Cannabis plant at early flowering stage

The City and County of Denver’s Department of Safety and Well-Being’s recent unanimous approval of an amendment to its municipal code will bring major changes to non-licensed marijuana growers.

According to a March 4 Denver Westword article, the amendment places a 36-plant maximum limit per 3,000 square feet on any non-residential, non-licensed marijuana growing zone within the city. Licensed marijuana cultivation facilities are exempt from the limit.

Because Colorado law allows all adults over 21 to grow up to six marijuana plants for recreation, many people choose to grow their six plants cooperatively in large, warehouse-like spaces. The 36-plant limit on these non-licensed warehouses was put in place to prevent health and safety hazards like overloaded electrical systems, blocked emergency exits and mold growth, among others.

The amendment, bill request 15-0109, received co-sponsorship from the Denver Fire Department.
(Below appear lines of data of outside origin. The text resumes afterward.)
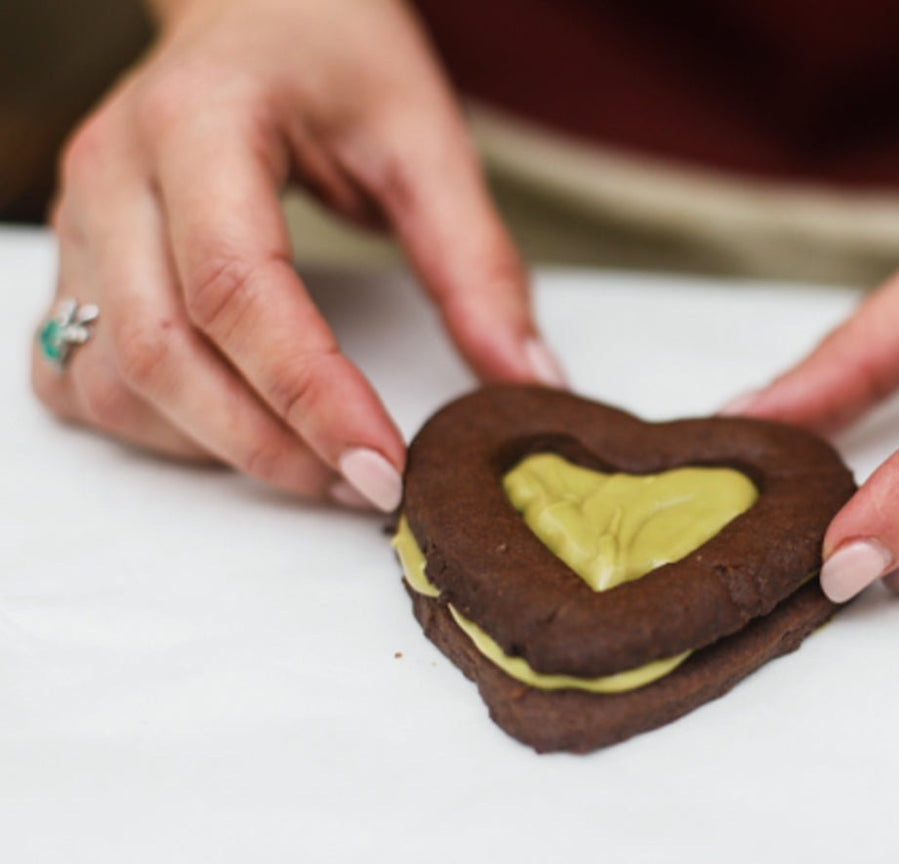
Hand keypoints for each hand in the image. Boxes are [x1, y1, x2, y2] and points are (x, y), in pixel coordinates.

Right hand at [30, 0, 562, 510]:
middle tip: (365, 484)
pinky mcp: (78, 255)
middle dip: (267, 444)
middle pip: (159, 352)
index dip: (309, 396)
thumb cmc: (333, 54)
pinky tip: (231, 426)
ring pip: (109, 377)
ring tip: (316, 462)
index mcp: (200, 124)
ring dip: (210, 446)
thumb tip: (527, 381)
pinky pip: (75, 373)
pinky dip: (151, 424)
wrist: (257, 3)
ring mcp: (81, 216)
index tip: (385, 464)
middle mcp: (115, 171)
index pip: (237, 289)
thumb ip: (479, 265)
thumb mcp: (427, 139)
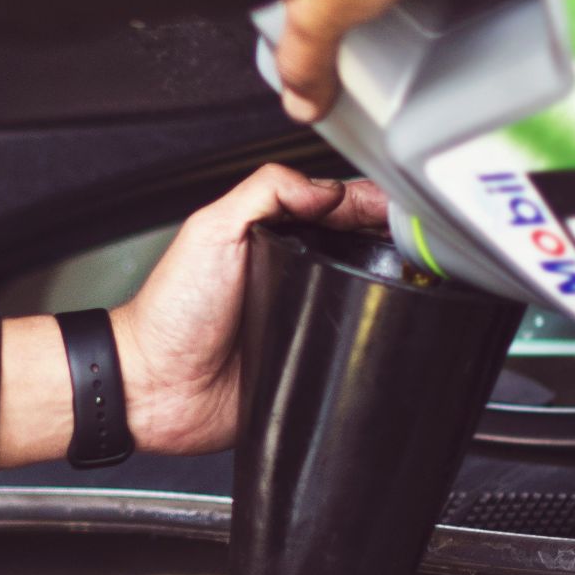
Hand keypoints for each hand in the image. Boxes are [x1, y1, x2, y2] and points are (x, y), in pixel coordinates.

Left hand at [0, 166, 386, 467]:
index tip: (399, 206)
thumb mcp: (212, 230)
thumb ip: (265, 193)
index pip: (335, 207)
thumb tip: (326, 188)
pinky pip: (354, 349)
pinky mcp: (312, 361)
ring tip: (417, 280)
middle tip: (417, 242)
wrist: (157, 387)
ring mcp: (306, 318)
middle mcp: (295, 274)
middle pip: (361, 248)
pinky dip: (373, 340)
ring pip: (367, 296)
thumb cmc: (171, 313)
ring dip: (392, 288)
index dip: (370, 203)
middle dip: (394, 241)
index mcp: (273, 236)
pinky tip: (392, 328)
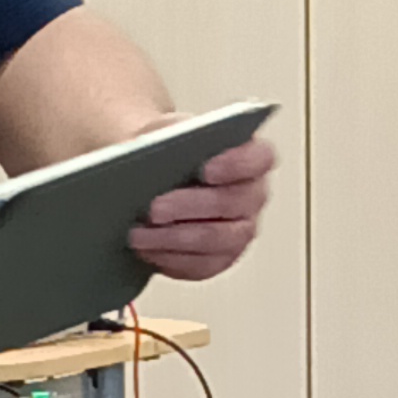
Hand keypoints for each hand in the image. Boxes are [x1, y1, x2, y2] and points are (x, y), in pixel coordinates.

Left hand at [129, 131, 275, 281]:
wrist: (154, 180)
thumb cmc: (168, 152)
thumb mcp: (167, 132)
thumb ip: (168, 134)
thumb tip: (153, 153)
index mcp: (251, 157)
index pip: (260, 158)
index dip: (236, 165)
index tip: (205, 169)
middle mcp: (253, 196)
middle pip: (232, 203)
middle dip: (190, 206)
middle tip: (154, 208)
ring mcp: (240, 231)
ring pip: (216, 239)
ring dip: (174, 238)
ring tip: (138, 234)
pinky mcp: (220, 258)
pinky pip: (201, 265)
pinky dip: (170, 258)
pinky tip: (145, 250)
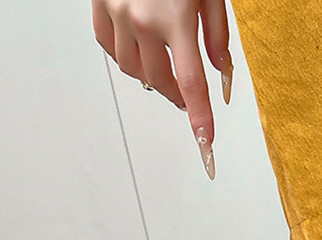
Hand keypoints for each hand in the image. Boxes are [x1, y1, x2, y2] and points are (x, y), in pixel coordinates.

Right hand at [91, 0, 233, 178]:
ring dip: (151, 76)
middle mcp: (141, 20)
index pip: (192, 84)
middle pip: (161, 82)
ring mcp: (117, 13)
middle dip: (176, 94)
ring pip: (132, 69)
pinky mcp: (100, 4)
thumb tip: (221, 70)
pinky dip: (125, 55)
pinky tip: (137, 48)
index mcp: (176, 18)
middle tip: (186, 94)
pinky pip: (109, 47)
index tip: (206, 144)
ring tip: (163, 64)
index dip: (200, 118)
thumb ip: (217, 32)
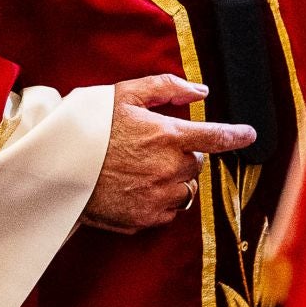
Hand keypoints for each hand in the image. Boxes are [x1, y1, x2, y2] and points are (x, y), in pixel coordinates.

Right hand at [84, 75, 256, 234]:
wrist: (55, 168)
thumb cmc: (88, 126)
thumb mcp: (124, 95)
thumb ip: (167, 88)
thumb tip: (201, 91)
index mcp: (167, 136)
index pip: (216, 138)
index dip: (236, 136)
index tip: (249, 135)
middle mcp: (169, 169)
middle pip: (196, 165)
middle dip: (182, 155)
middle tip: (151, 147)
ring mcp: (158, 197)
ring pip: (185, 190)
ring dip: (173, 180)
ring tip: (142, 169)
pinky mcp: (145, 219)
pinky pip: (168, 211)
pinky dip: (159, 200)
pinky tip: (135, 187)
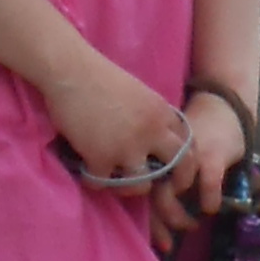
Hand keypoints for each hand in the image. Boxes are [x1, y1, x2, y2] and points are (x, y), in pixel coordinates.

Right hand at [49, 47, 189, 189]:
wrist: (73, 71)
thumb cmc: (102, 77)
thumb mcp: (140, 95)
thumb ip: (152, 118)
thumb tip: (154, 143)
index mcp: (162, 113)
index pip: (186, 144)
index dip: (182, 159)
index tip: (173, 168)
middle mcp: (151, 132)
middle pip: (179, 165)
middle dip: (176, 181)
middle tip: (163, 189)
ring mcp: (127, 148)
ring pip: (141, 185)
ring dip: (130, 187)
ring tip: (117, 180)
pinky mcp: (101, 158)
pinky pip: (103, 184)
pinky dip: (94, 180)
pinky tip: (88, 171)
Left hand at [152, 86, 247, 249]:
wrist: (222, 104)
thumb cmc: (195, 135)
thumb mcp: (170, 153)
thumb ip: (157, 176)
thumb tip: (146, 214)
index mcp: (150, 155)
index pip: (138, 191)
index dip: (145, 221)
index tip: (156, 242)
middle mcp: (163, 156)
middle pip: (150, 196)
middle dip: (159, 226)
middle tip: (169, 243)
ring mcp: (185, 156)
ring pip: (171, 194)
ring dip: (180, 218)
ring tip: (192, 225)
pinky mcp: (210, 154)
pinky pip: (206, 184)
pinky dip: (208, 200)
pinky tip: (210, 208)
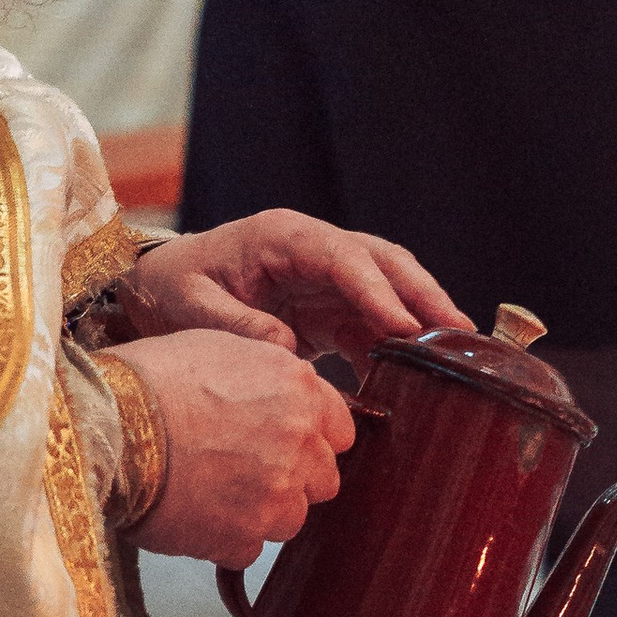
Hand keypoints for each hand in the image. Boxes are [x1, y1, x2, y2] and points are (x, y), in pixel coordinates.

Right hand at [111, 332, 355, 562]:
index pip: (339, 430)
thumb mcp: (220, 346)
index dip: (310, 438)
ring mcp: (275, 496)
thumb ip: (268, 375)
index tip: (286, 442)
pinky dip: (225, 537)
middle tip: (244, 469)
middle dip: (291, 478)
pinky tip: (192, 511)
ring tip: (212, 491)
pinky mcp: (243, 538)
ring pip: (289, 519)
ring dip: (260, 511)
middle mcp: (300, 443)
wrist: (106, 425)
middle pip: (322, 480)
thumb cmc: (150, 379)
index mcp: (299, 390)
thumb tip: (281, 395)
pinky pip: (248, 548)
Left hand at [112, 212, 469, 360]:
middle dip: (423, 295)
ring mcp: (323, 279)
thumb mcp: (189, 306)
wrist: (156, 290)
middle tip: (459, 331)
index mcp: (281, 237)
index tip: (407, 325)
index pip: (344, 257)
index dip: (378, 290)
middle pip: (382, 263)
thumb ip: (236, 325)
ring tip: (457, 354)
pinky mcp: (325, 309)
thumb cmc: (170, 289)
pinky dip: (393, 349)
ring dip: (420, 320)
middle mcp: (312, 250)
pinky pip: (369, 326)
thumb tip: (286, 351)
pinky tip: (414, 380)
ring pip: (386, 292)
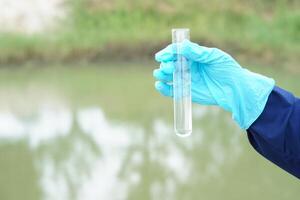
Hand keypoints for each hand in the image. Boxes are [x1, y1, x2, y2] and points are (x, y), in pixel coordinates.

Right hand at [153, 40, 274, 128]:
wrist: (235, 89)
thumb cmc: (227, 69)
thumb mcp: (214, 56)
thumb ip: (198, 52)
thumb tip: (183, 45)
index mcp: (193, 56)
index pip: (176, 52)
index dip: (167, 52)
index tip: (162, 55)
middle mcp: (187, 67)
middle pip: (170, 63)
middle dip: (165, 63)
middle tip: (168, 66)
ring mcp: (186, 79)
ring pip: (168, 76)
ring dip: (161, 74)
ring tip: (160, 73)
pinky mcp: (186, 92)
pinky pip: (171, 90)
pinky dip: (163, 88)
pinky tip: (159, 85)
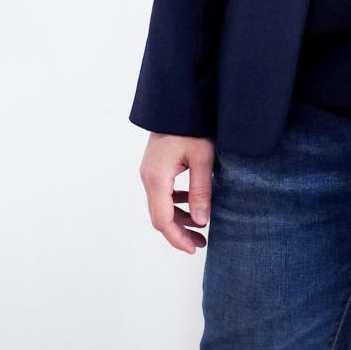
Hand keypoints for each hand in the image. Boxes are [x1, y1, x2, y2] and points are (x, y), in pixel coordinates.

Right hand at [139, 132, 214, 253]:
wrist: (178, 101)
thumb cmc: (191, 125)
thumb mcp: (202, 157)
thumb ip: (201, 190)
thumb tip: (201, 222)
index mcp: (156, 177)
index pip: (163, 219)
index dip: (177, 238)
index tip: (194, 248)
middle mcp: (148, 177)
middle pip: (159, 216)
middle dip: (179, 233)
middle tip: (200, 243)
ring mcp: (149, 172)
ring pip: (160, 205)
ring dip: (178, 219)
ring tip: (200, 228)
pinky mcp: (154, 167)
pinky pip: (162, 193)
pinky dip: (176, 203)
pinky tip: (192, 202)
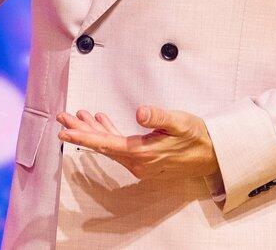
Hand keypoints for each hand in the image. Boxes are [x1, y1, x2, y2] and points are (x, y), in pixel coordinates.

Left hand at [56, 105, 219, 180]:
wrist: (213, 155)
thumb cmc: (197, 136)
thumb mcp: (179, 121)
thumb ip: (158, 117)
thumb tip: (140, 112)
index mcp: (142, 153)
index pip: (105, 144)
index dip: (82, 137)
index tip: (63, 132)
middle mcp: (137, 162)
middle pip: (103, 145)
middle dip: (81, 131)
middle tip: (62, 117)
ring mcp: (140, 163)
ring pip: (110, 146)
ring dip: (93, 131)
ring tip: (78, 116)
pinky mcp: (145, 160)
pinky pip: (120, 147)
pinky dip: (109, 134)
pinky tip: (102, 121)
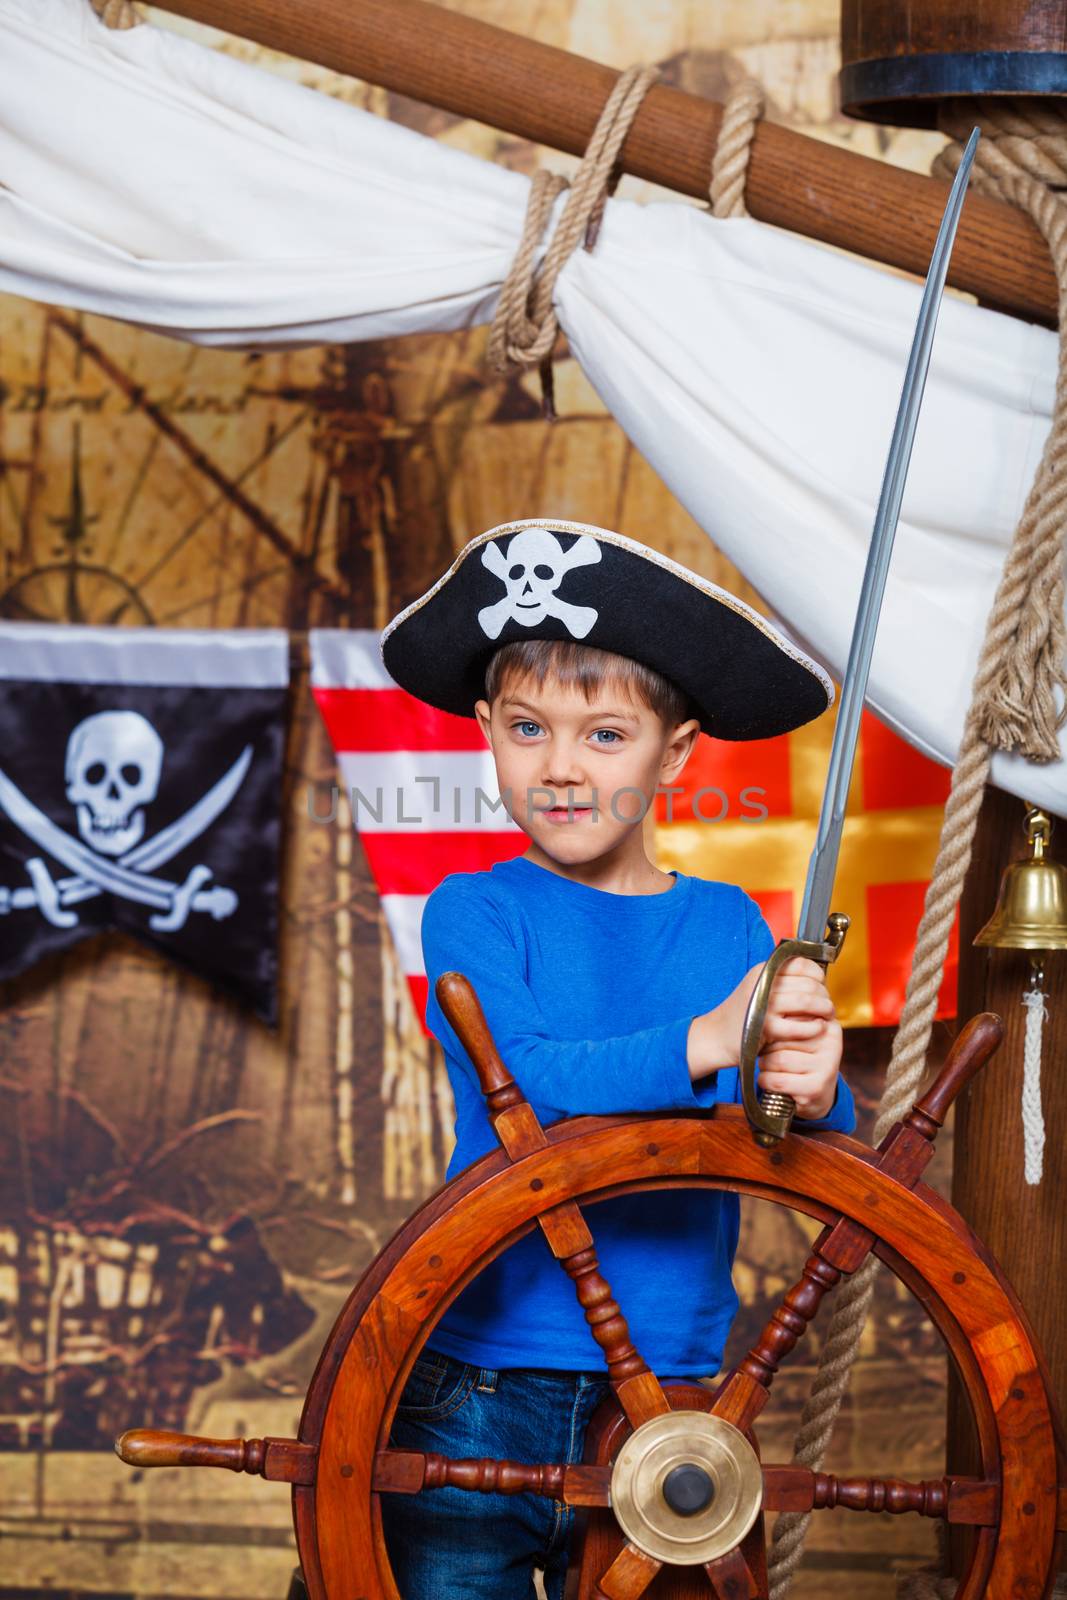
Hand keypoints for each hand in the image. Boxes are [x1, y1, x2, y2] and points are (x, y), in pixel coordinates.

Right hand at [688, 956, 842, 1119]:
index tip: (821, 985)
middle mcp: (762, 983)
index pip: (800, 963)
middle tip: (827, 1004)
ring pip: (806, 1001)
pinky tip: (817, 1028)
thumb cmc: (743, 1014)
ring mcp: (763, 1005)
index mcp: (762, 971)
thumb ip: (782, 981)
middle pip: (807, 983)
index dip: (817, 974)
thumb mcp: (758, 988)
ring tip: (827, 1014)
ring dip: (823, 1009)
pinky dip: (813, 1027)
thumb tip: (816, 979)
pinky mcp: (765, 1028)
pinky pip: (799, 1026)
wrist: (716, 1036)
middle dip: (824, 994)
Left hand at [755, 956, 842, 1119]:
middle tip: (764, 1045)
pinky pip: (776, 1079)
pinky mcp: (816, 1087)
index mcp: (828, 1023)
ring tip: (767, 1063)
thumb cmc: (797, 1054)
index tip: (770, 1025)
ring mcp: (827, 1065)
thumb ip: (792, 1002)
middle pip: (785, 1031)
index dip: (778, 1019)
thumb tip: (778, 968)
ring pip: (776, 1057)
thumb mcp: (798, 1028)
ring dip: (764, 1062)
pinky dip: (765, 1080)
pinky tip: (767, 1078)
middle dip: (768, 1039)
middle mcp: (832, 1041)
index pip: (799, 1010)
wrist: (811, 1093)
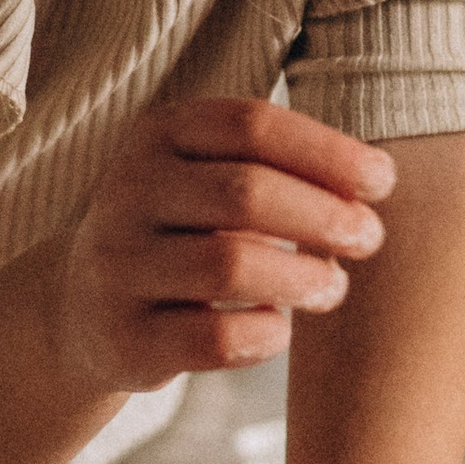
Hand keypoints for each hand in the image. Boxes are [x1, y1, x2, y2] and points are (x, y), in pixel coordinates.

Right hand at [52, 101, 392, 392]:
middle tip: (369, 238)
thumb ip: (275, 165)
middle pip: (246, 193)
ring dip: (303, 277)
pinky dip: (265, 332)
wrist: (81, 308)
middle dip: (324, 216)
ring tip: (334, 287)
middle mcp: (127, 193)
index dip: (328, 151)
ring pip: (230, 265)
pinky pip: (214, 338)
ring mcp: (119, 267)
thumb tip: (376, 180)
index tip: (383, 181)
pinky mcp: (124, 339)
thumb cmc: (180, 228)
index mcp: (157, 135)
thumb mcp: (207, 175)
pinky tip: (278, 324)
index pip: (252, 125)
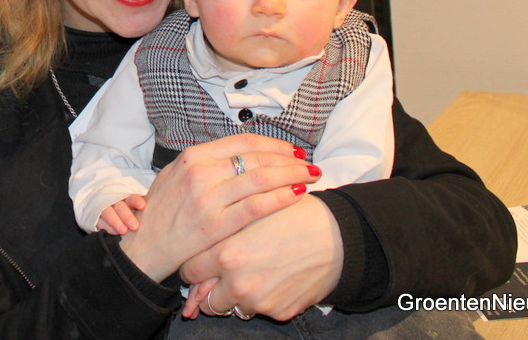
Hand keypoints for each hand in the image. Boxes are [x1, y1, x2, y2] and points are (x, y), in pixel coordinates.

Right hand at [96, 195, 146, 234]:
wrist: (106, 213)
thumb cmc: (130, 214)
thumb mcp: (136, 209)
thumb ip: (145, 210)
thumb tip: (166, 210)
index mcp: (127, 198)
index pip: (131, 197)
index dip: (136, 201)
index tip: (142, 206)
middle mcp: (115, 202)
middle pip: (120, 205)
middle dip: (126, 215)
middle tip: (135, 226)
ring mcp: (104, 209)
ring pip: (108, 211)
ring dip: (115, 221)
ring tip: (123, 231)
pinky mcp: (96, 217)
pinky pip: (99, 220)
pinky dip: (106, 226)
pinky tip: (113, 232)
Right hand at [118, 134, 317, 281]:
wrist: (143, 246)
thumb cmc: (159, 211)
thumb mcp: (174, 175)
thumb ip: (204, 162)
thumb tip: (238, 154)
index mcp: (193, 156)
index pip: (244, 142)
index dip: (274, 144)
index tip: (292, 150)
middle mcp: (201, 172)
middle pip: (257, 157)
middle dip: (289, 159)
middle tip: (308, 164)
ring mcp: (208, 198)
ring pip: (261, 178)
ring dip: (292, 175)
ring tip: (310, 176)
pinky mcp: (215, 224)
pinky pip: (257, 206)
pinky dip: (281, 197)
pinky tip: (297, 195)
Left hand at [180, 193, 343, 320]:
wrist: (338, 238)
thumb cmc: (293, 217)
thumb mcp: (251, 214)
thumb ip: (221, 232)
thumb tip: (197, 245)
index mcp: (227, 255)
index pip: (190, 272)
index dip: (193, 266)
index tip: (198, 262)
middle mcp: (239, 284)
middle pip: (206, 300)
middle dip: (208, 289)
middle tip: (217, 275)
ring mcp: (260, 302)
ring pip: (231, 307)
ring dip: (233, 295)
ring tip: (248, 274)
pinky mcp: (279, 312)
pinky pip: (258, 310)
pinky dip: (260, 298)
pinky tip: (271, 278)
Along with forklift truck-related hazards, which are responsible for about one in four warehouse accidents, fire also poses a major safety risk, especially in a warehouse filled over its capacity with marijuana plants and electrical systems.

Currently, Colorado’s fire codes for its marijuana industry are largely based on the International Fire Code; none of the Denver Fire Code’s chapters offer any specific provisions for the industry. Fire codes vary by type of marijuana business, as well, between labs, dispensaries, grow facilities and manufacturers of infused product, reports.

The Department of Safety also drafted the amendment in an attempt to crack down on the black market and support licensed growers; currently, as much as 40% of Colorado’s cannabis supply comes from non-licensed growers.

Luke Ramirez, who owns a marijuana dispensary in Denver, said non-licensed growers are able to profit by selling their product on the black market, avoiding taxes and compliance requirements, the Westword reports.

If found to be violating the amendment’s terms, penalties up to one year in prison and a $999 fine would be given.